> [PAGE EXCERPT]
_ _ _

A debt consolidation loan combines all your high-interest debt into one personal loan, giving you a lump sum to pay off credit cards, medical bills and other debt. By consolidating multiple payments into one fixed monthly payment, your debts will be easier to manage and you can simplify your repayment plan. You may even be able to access a lower interest rate.

We’ve evaluated major debt consolidation loan providers and highlighted the best options below. We’ll update this list regularly as terms change and new loan products are released. Note that all of the starting annual percentage rates, or APRs, that are listed are based on a high credit score of 800 or above. 

Best debt consolidation lenders, compared

LightStream Rocket Loans SoFi Happy Money Upstart
Best for Excellent credit Fast funding No fees Consolidating credit card debt Limited credit
APR 4.98% to 20.49% 5.97% to 29.99% 5.74% to 21.28% 5.99% to 24.99% 5.22% to 35.99%
Loan amount $5,000 to $100,000 $2,000 to $45,000 $5,000 to $100,000 $5,000 to $40,000 $1,000 to $5,000
Term lengths 24 to 84 months 36 and 60 month term 36 to 84 months 24 to 60 months 36 and 60 month terms
Time to receive funds As early as same day As early as same day 1 business day after accepting loan 2 to 5 business days 1 business day after accepting loan
Prequalification No Yes Yes Yes Yes
Origination Fee No 1% to 6% No 0% to 5% 0% to 8%
Co-signer option No, only joint applicants No Yes No No
Debt consolidation for student loans No No Yes No No

FAQs

Will a debt consolidation loan save me money?

A debt consolidation loan may save you money. You may pay less interest if you are approved for a lower rate than your existing debt. For example, if you have $2,500 in total debt with a combined APR of 20% and a combined monthly payment of $125, you’ll pay $566 in interest over about two years. But if you were to take out a debt consolidation loan with an 11% APR and a two-year repayment term, the new monthly payment would be $116.50, and you would save $329 in interest.

Keep in mind that access to lower rates is heavily dependent upon a high credit score. 

How does student loan debt consolidation work?

Student loan debt consolidation is similar to other types of debt consolidation — borrowers can combine multiple student loans into one for new terms and a potentially lower interest rate.

_ _ _

According to the debt consolidation text, what credit score are the listed starting APRs based on? The entries come from a source separate from the debt consolidation text.

_ _ _

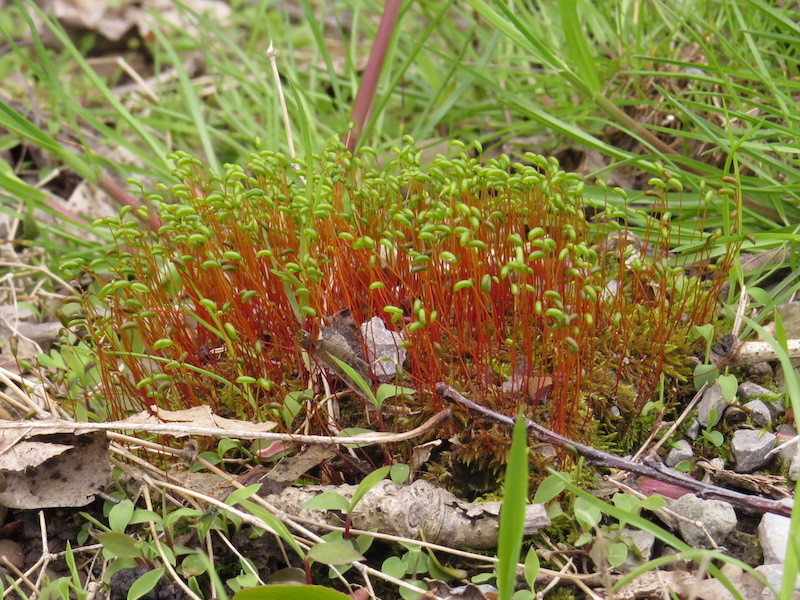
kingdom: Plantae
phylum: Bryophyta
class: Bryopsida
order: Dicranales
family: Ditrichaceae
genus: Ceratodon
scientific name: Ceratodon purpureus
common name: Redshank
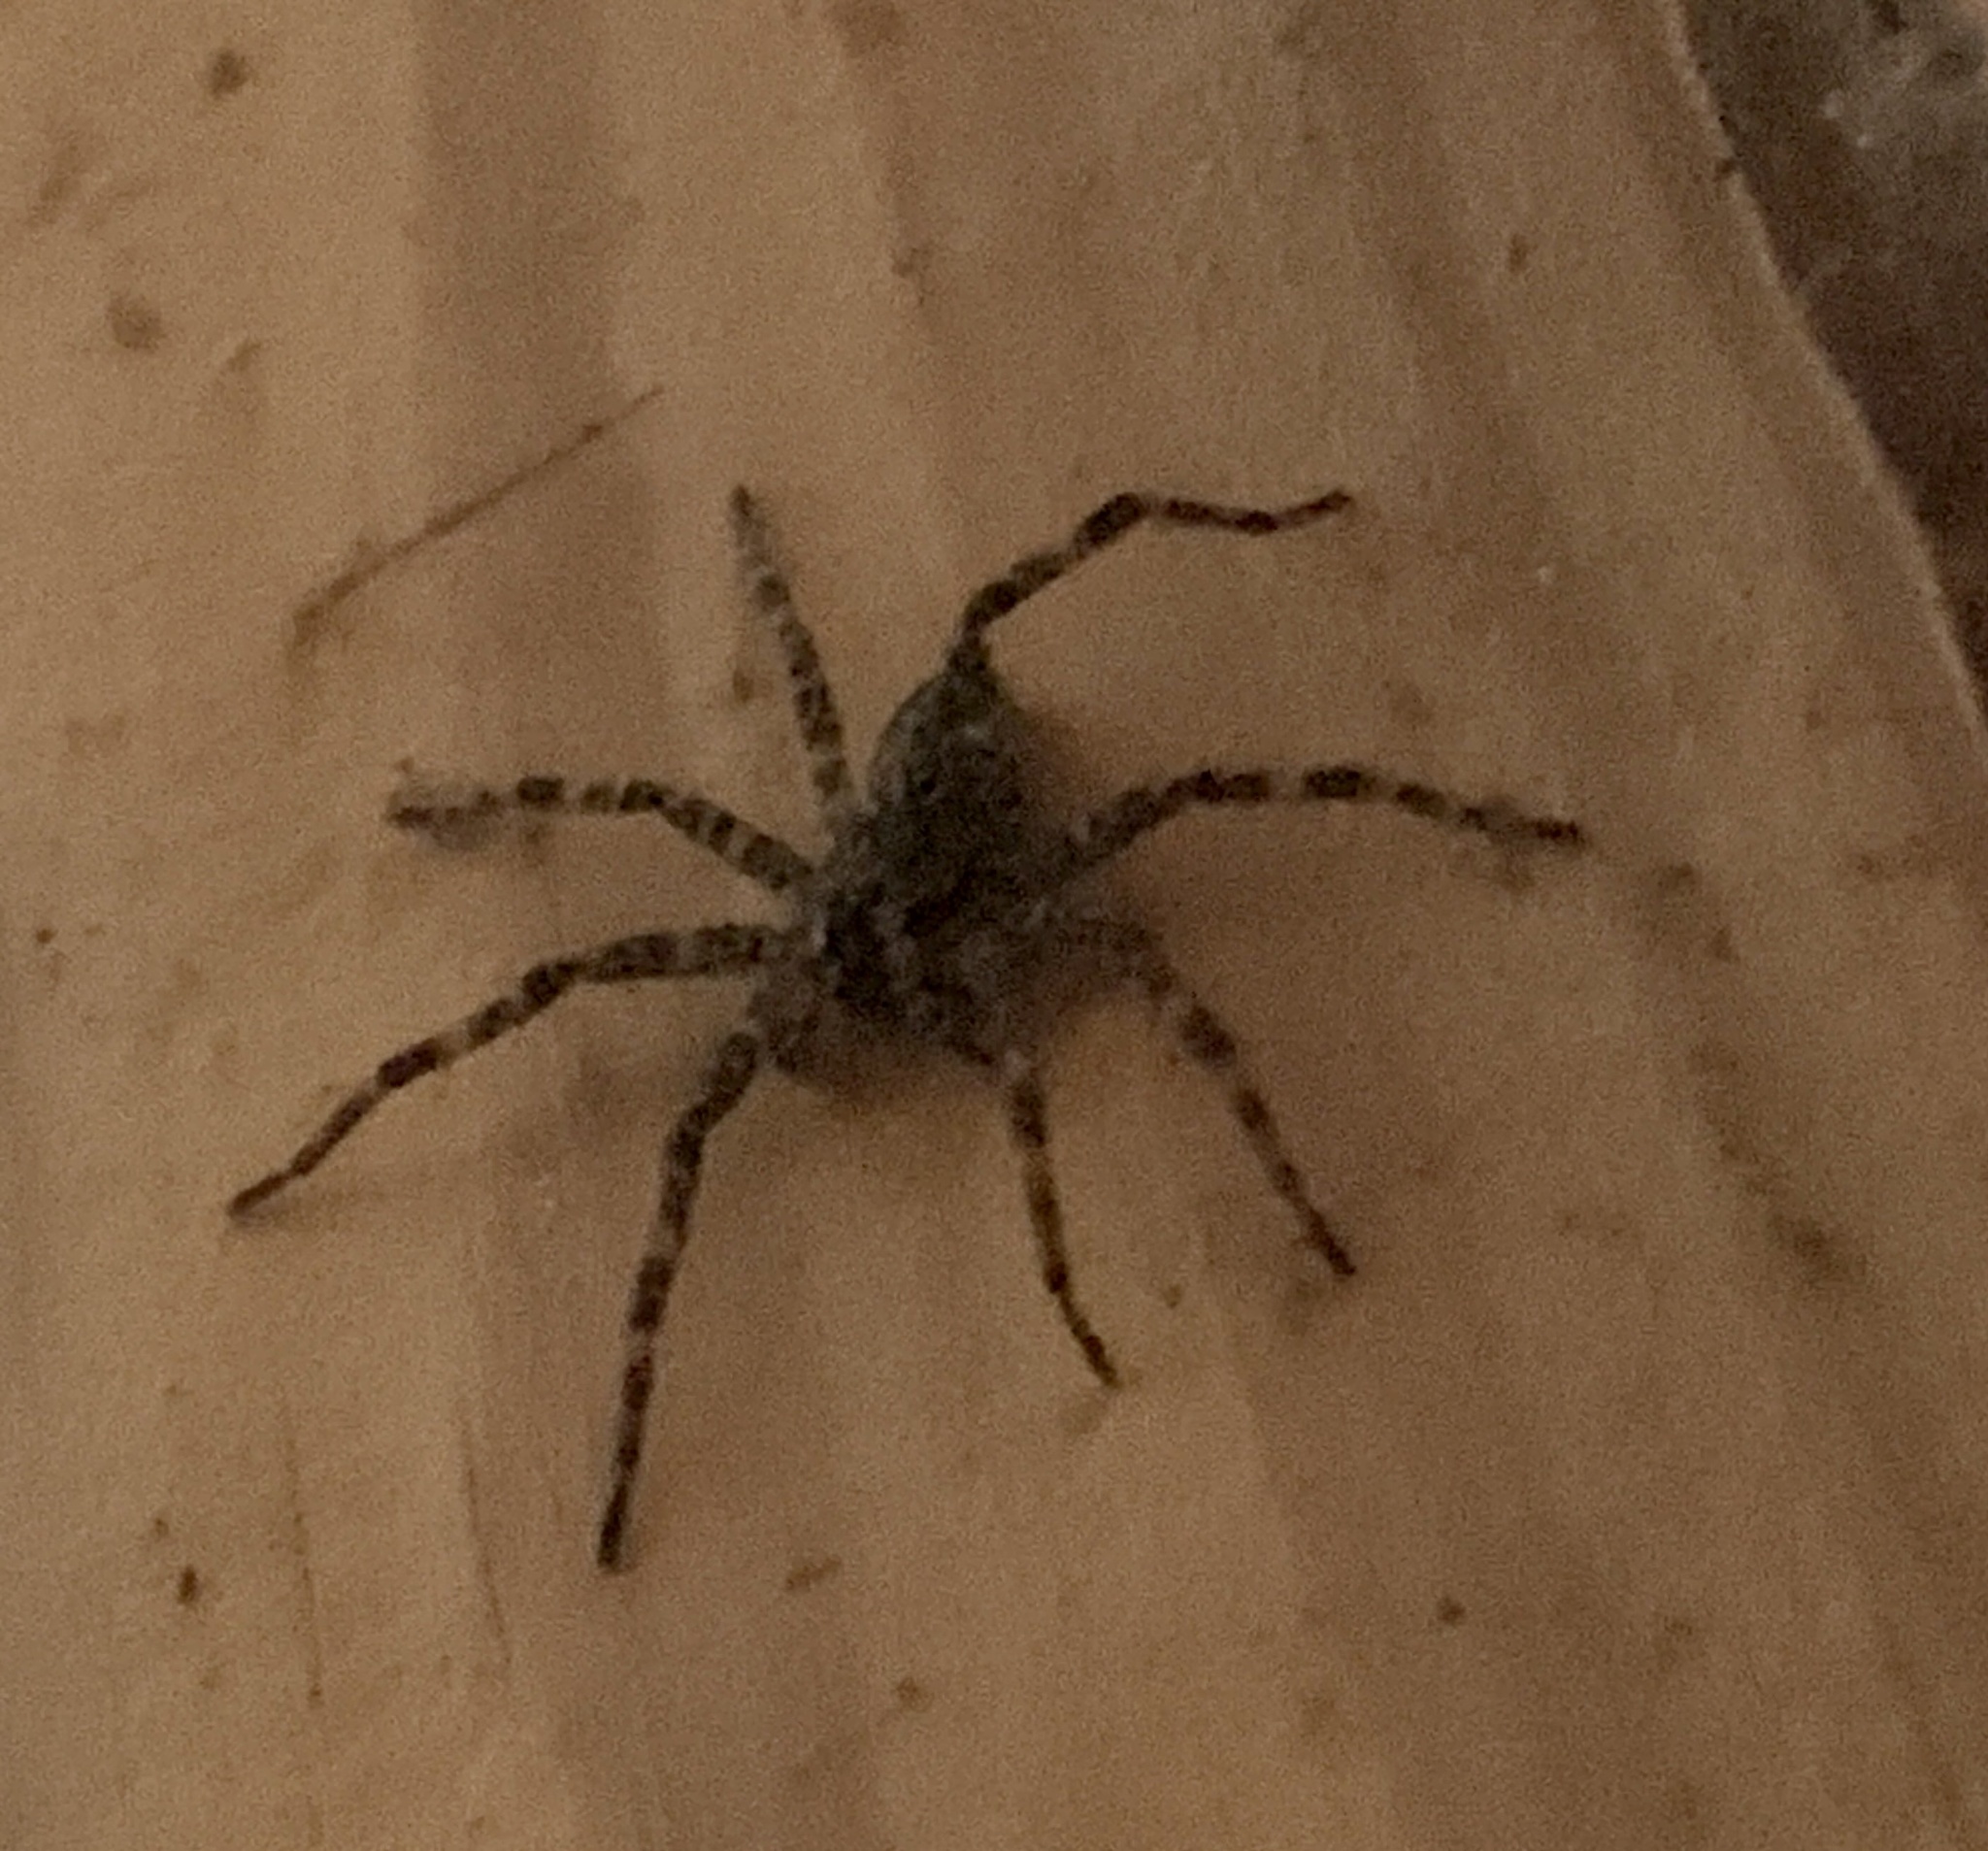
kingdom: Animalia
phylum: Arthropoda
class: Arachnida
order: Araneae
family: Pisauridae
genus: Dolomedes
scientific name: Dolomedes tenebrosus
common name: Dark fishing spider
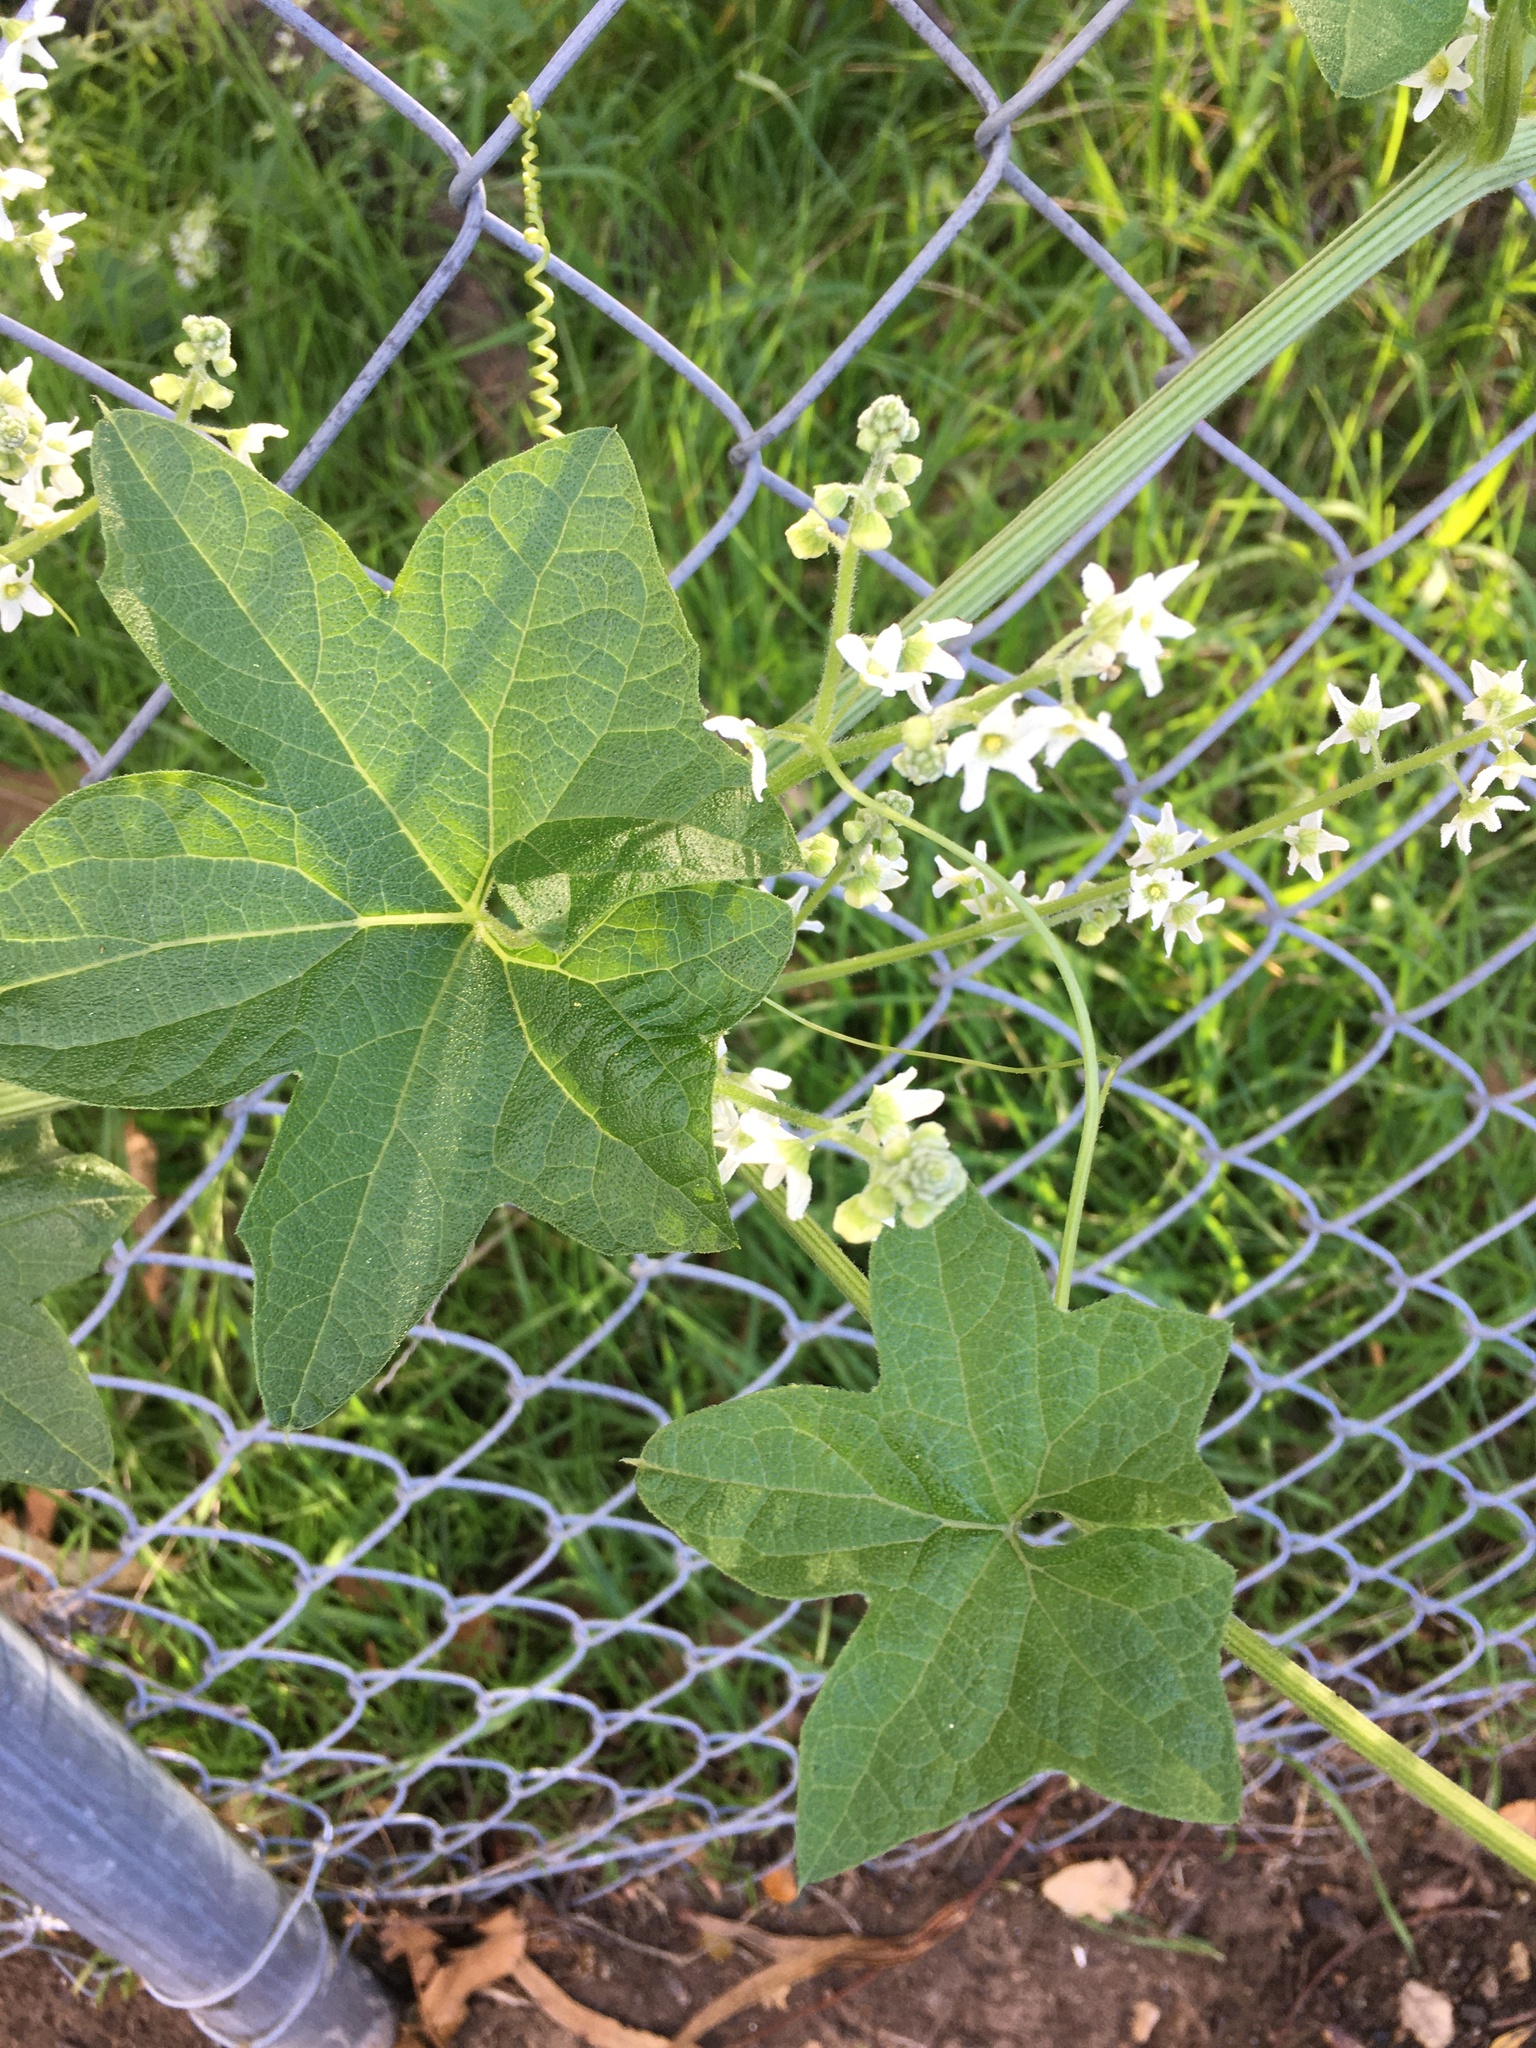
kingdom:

_ _ _

> [REPLY]
A high credit score of 800 or above.